We just put in our food plots and set out some trail cams.  The deer sign looks good.  I found a sapling rubbed and broke in two with some big tracks around.  Hope it will be better than last year!


----------



## Forshaw3

Was down at he land yesterday checking on plots and a couple other things. Starting to hear a few acorns drop so hopefully it will be a good first day this weekend.


----------



## GAbuckhunter88

Two does and a hog taken this morning. Anyone else ha in any luck?


----------



## GAbuckhunter88

How has everyone been doing so far?


----------



## Forshaw3

Been getting a ton of pictures but just haven't been seeing anything in the stand.


----------



## mattech

Haven't had much time to hunt, also our land is being cut right now.


----------



## mbs0983

What's everyone been seeing?


----------



## mattech

Had a good buck make a rub in my backyard this morning. The next couple weeks should be good.


----------



## hancock husler

Not a lot


----------



## GAbuckhunter88

Been somewhat slow so far. I am heading down to hunt this evening through tomorrow evening then heading to the mountains for the weekend.


----------



## B. White

Saw nothing the past two weeks. Saw 5 this morning. Still no scrapes or rubs around me in the trusty spots that always have them.


----------



## mbs0983

Hunted this morning and had 2 does with 2 fawns come out all together. Seemed odd for this time of year.


----------



## Deerhead

I have been finding some scrapes. Deer movement has been slow due to the warm weather.  Next week it will all change!


----------



## mattech

Had a really good buck chasing a doe this morning. They ran by me so fast I couldn't even pick my gun up.


----------



## Rfollett48

Any signs of rut? Last weekend was very quiet in my neck of the woods.


----------



## moose80cj7

Well last weekend I was down and got to see more deer than the rest of the season. It's been real slow on our place seeing how it got clear cut over the summer. They have finally decided to come out and play a little bit. We've seen some decent bucks chasing and some spike dogging some does.

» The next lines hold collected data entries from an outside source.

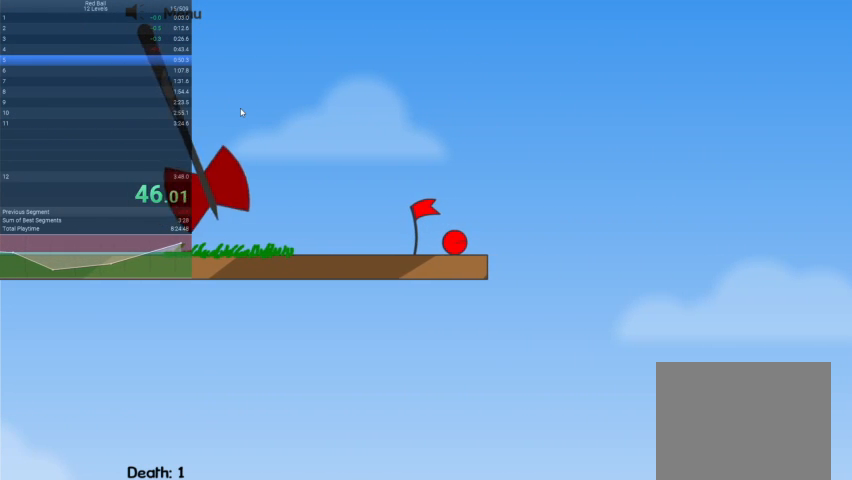
{"keys": ["right"], "events": [[467, "right", "down"]]}
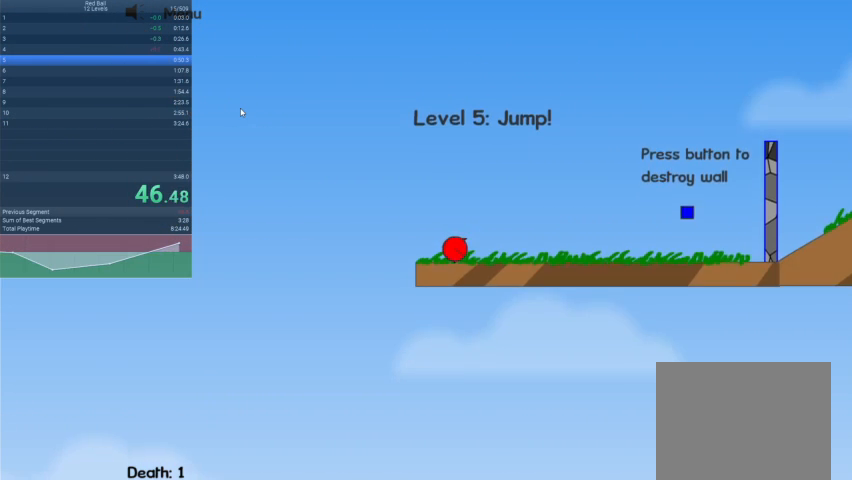
{"keys": ["right", "up"], "events": [[500, "up", "down"]]}
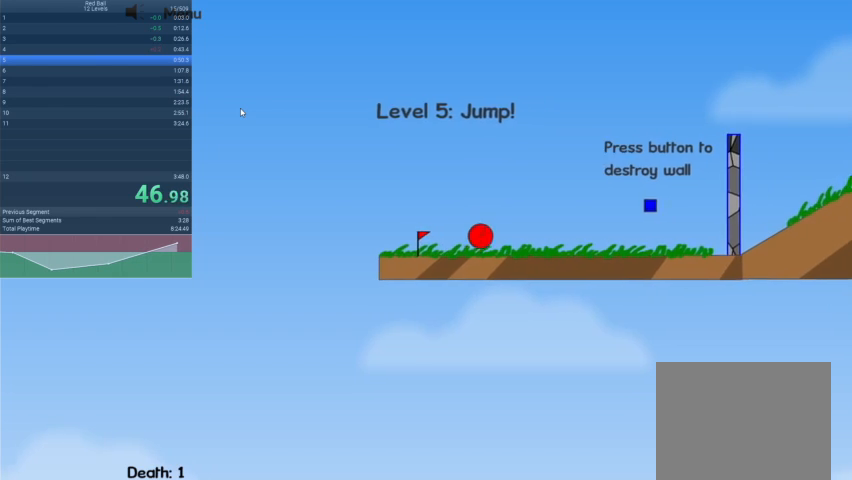
{"keys": ["right"], "events": [[67, "up", "up"]]}
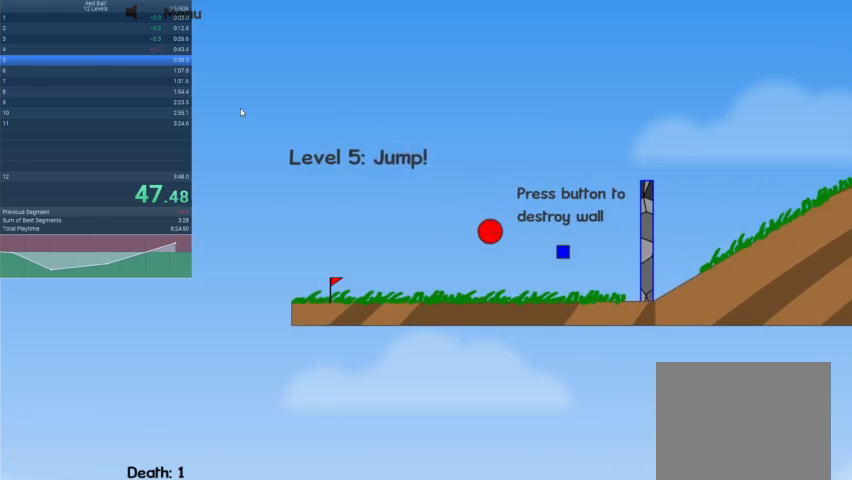
{"keys": ["right"], "events": []}
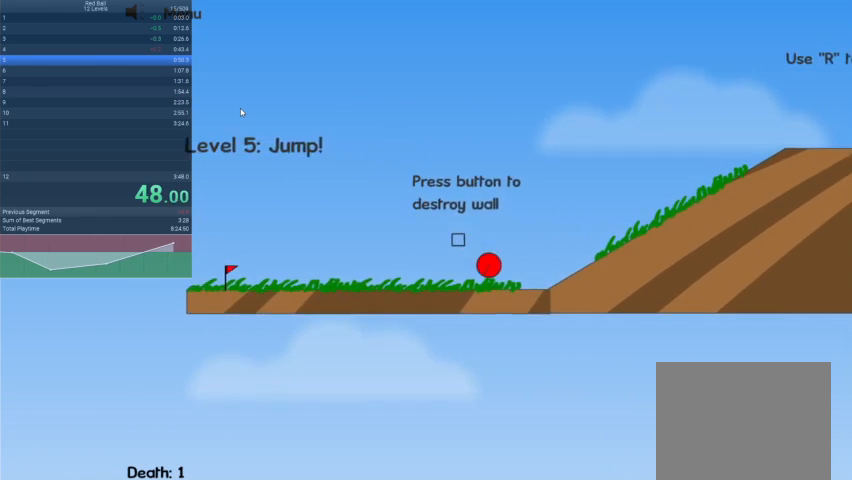
{"keys": ["right"], "events": []}
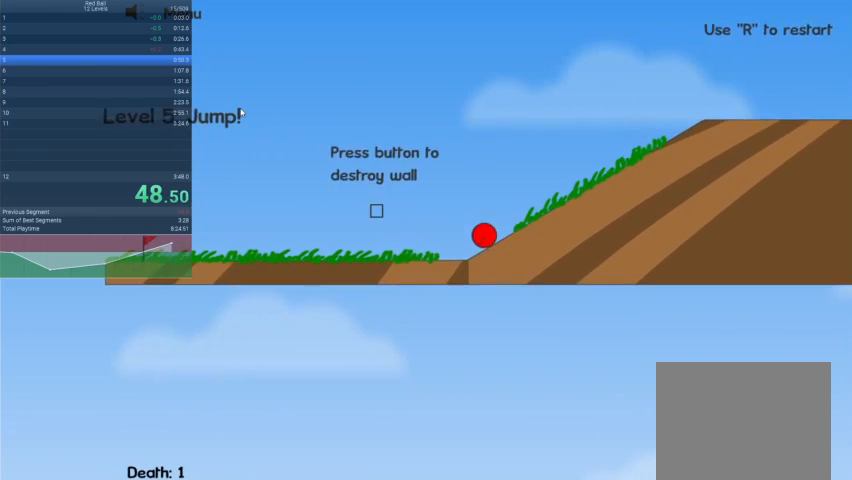
{"keys": ["right"], "events": []}
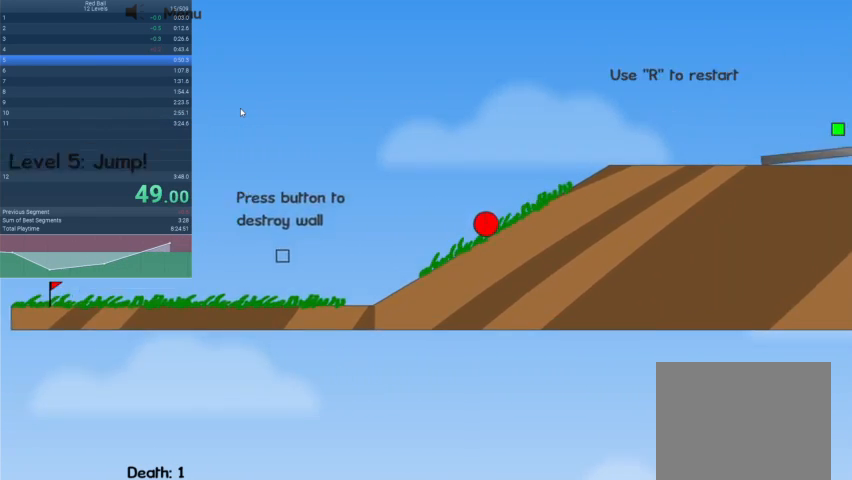
{"keys": ["right"], "events": []}
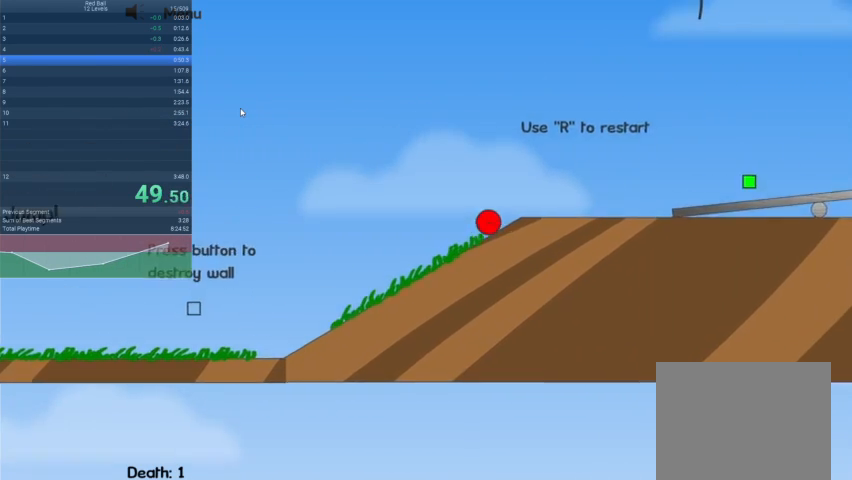
{"keys": ["right", "up"], "events": [[167, "up", "down"]]}
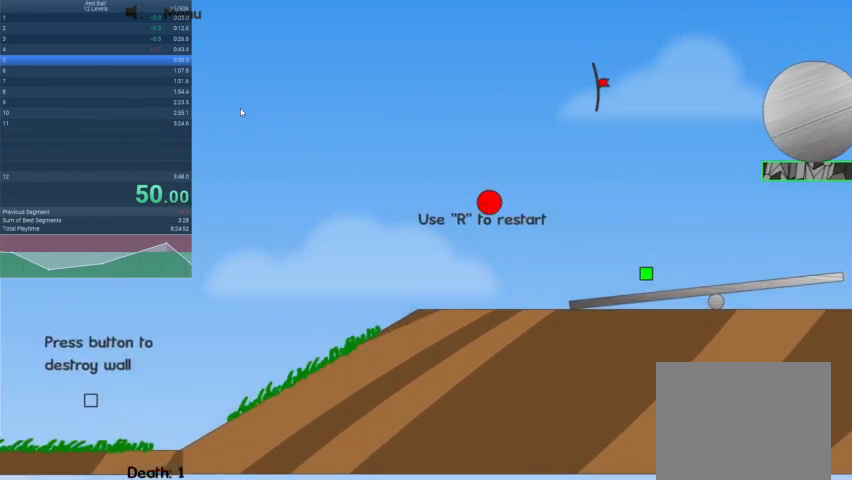
{"keys": ["up"], "events": [[133, "right", "up"], [200, "left", "down"], [367, "left", "up"]]}
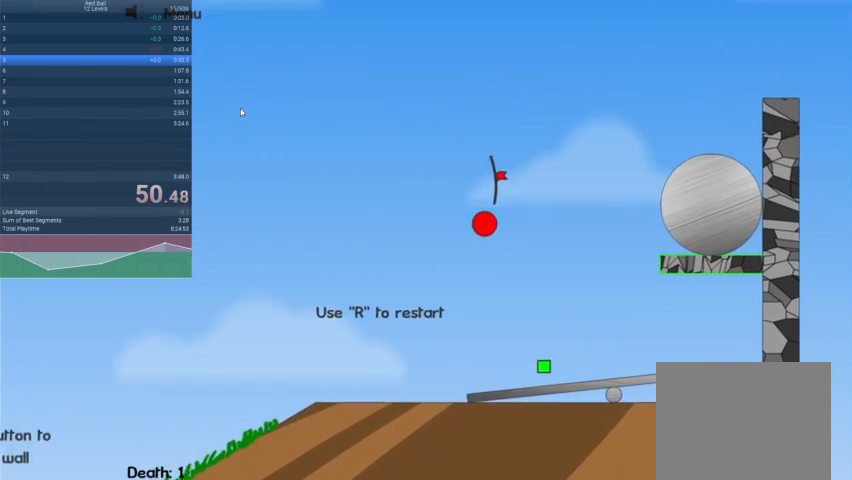
{"keys": [], "events": [[500, "up", "up"]]}
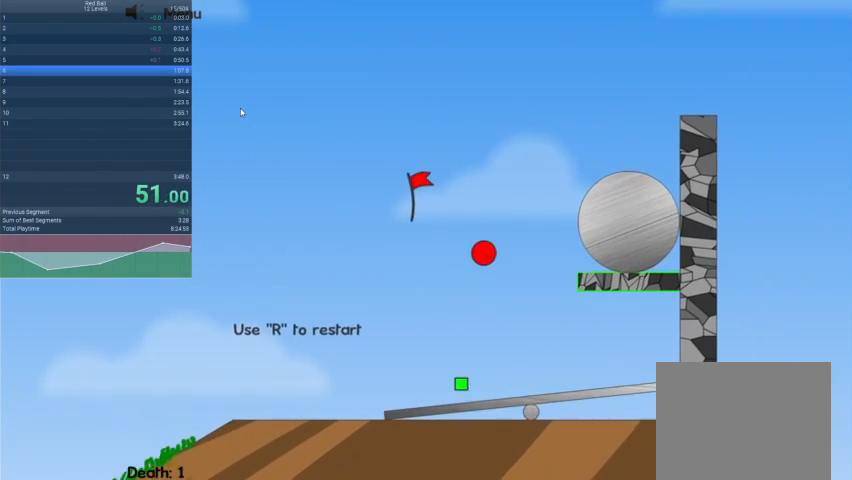
{"keys": [], "events": []}
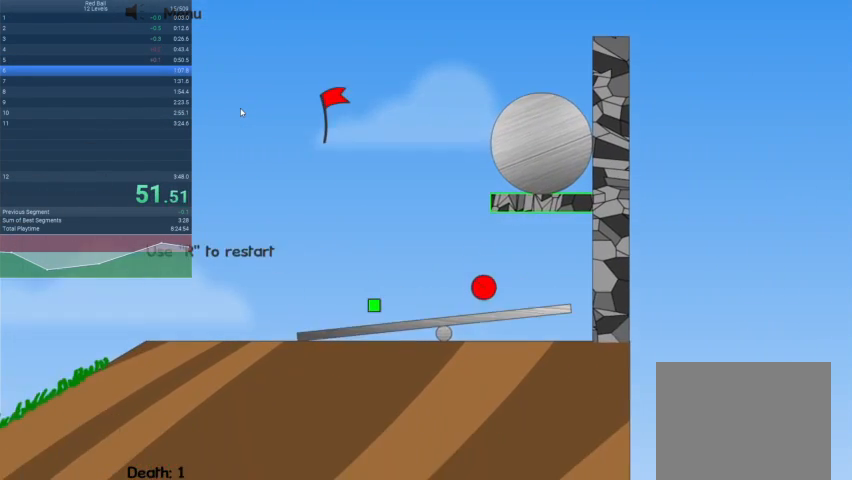
{"keys": [], "events": []}
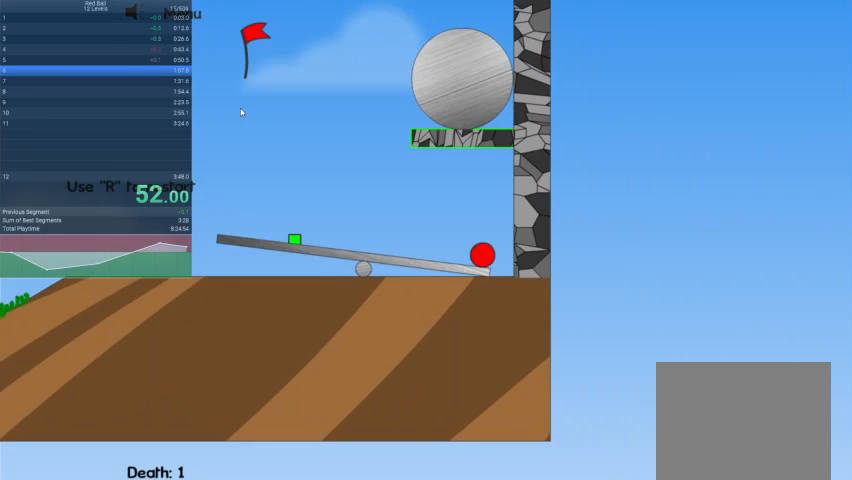
{"keys": [], "events": []}
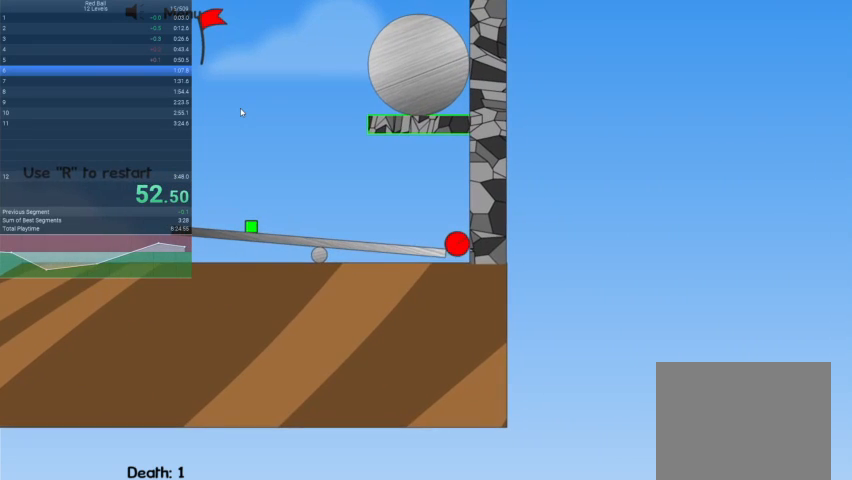
{"keys": [], "events": []}
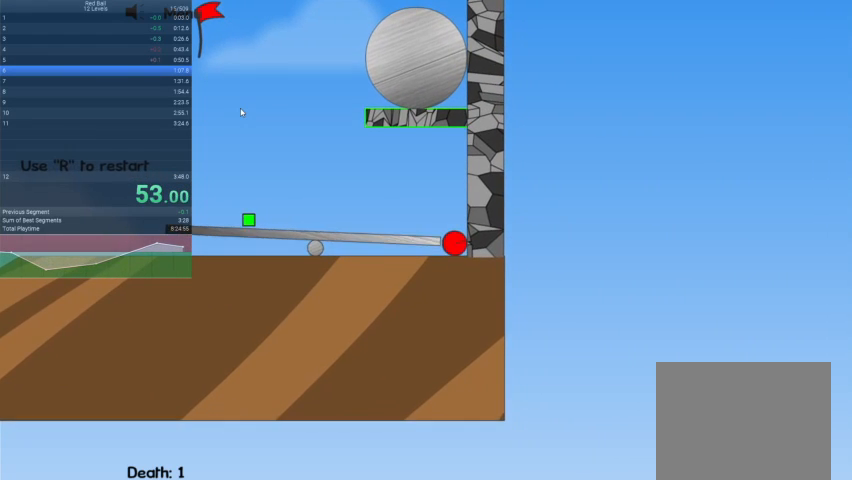
{"keys": [], "events": []}
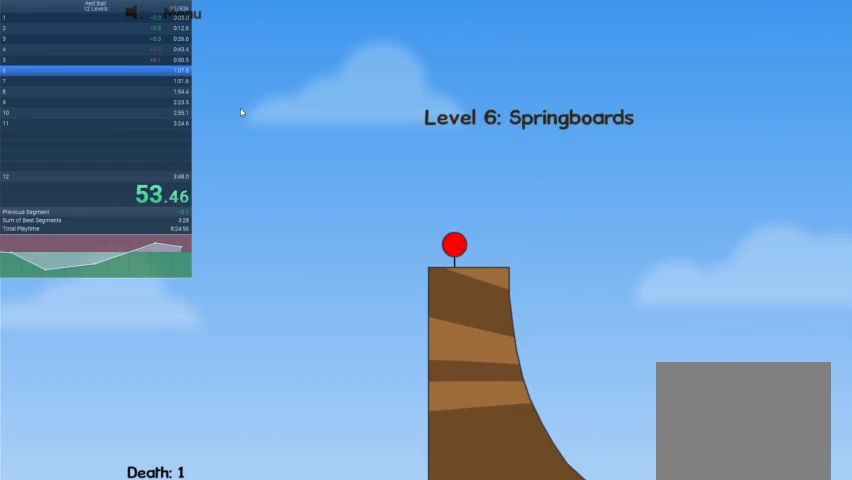
{"keys": ["right"], "events": [[100, "right", "down"]]}
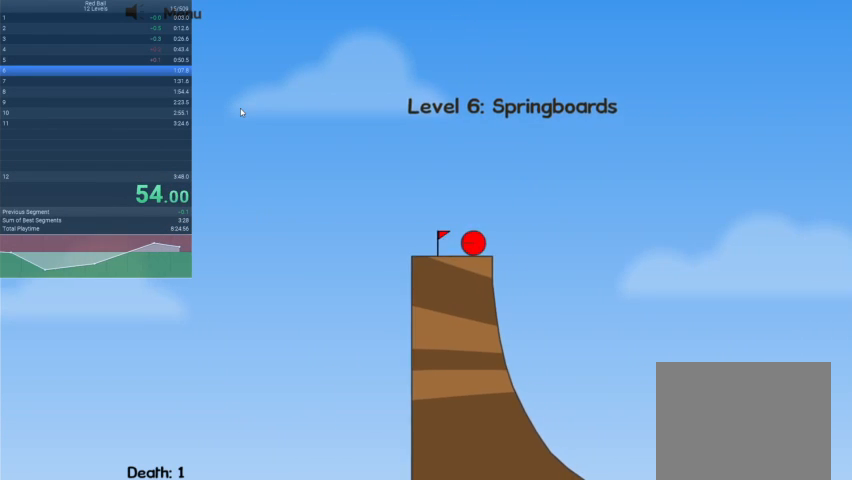
{"keys": ["left"], "events": [[67, "right", "up"], [100, "left", "down"]]}
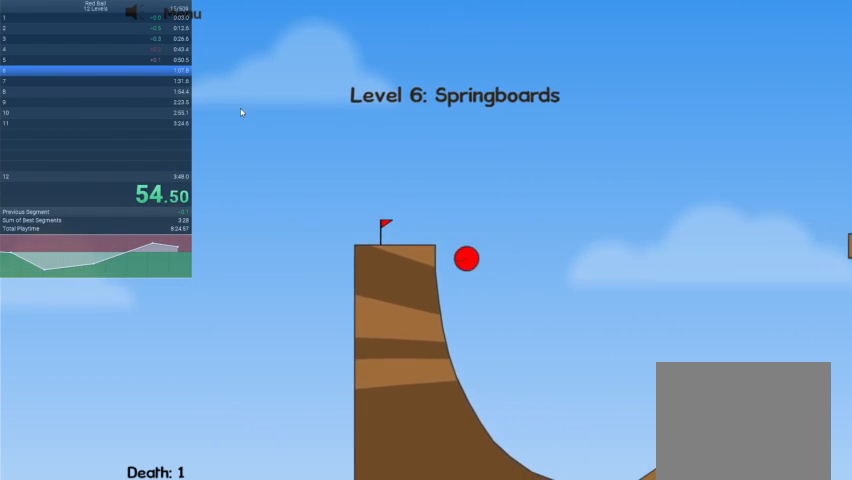
{"keys": ["right"], "events": [[300, "right", "down"], [367, "left", "up"]]}
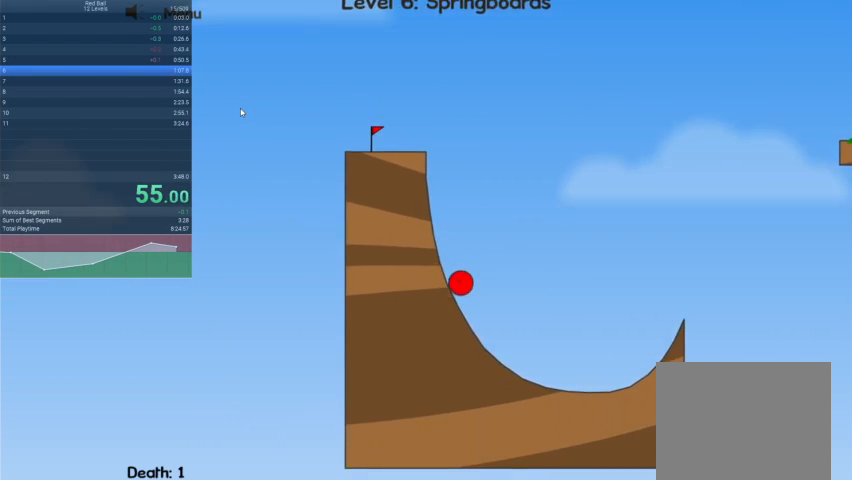
{"keys": ["right"], "events": []}
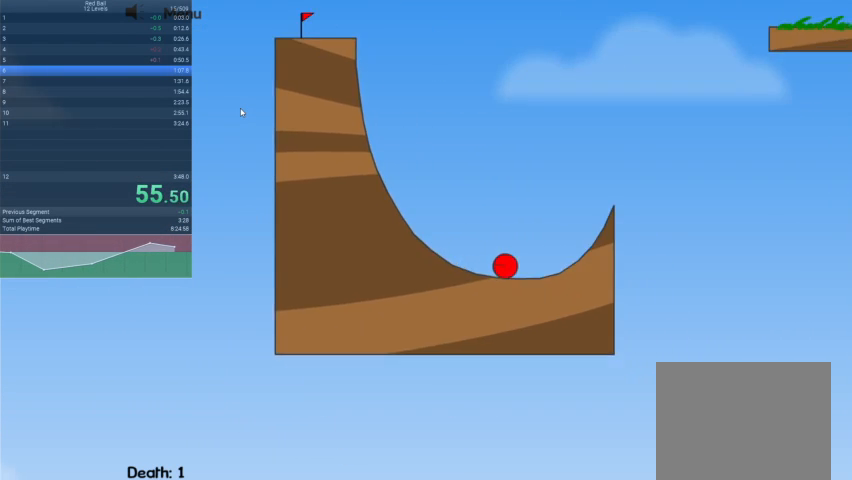
{"keys": ["right", "up"], "events": [[233, "up", "down"]]}
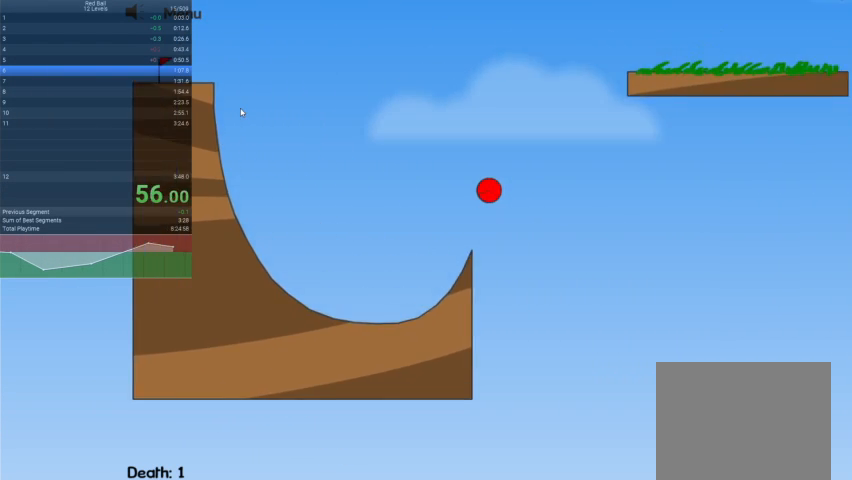
{"keys": ["right"], "events": [[133, "up", "up"]]}
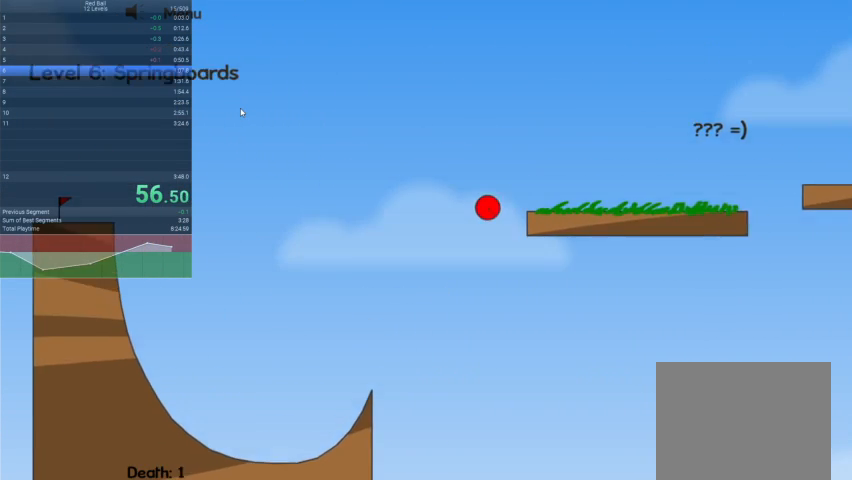
{"keys": ["right", "up"], "events": [[333, "up", "down"]]}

I believe the rut is in full affect in Monroe right now or at least it has started pretty strong.


----------



## Deerhead

Been in the woods 10/29-11/13 deer movement was OK.  Better on cold mornings.  Saw lots of deer but the big boys stayed low.  They  were cruzing but no signs of rutting.  More scrapes started to appear.  Once nice 8pt was taken.  A few more were seen.  We think it will get better with this cold front approaching on 11/19


----------



## B. White

This should be a good weekend to see bucks based on sign I'm seeing, but it looks like most have given up as usual in this part of the woods. Hard to choose where to sit when you have the whole place to yourself.


----------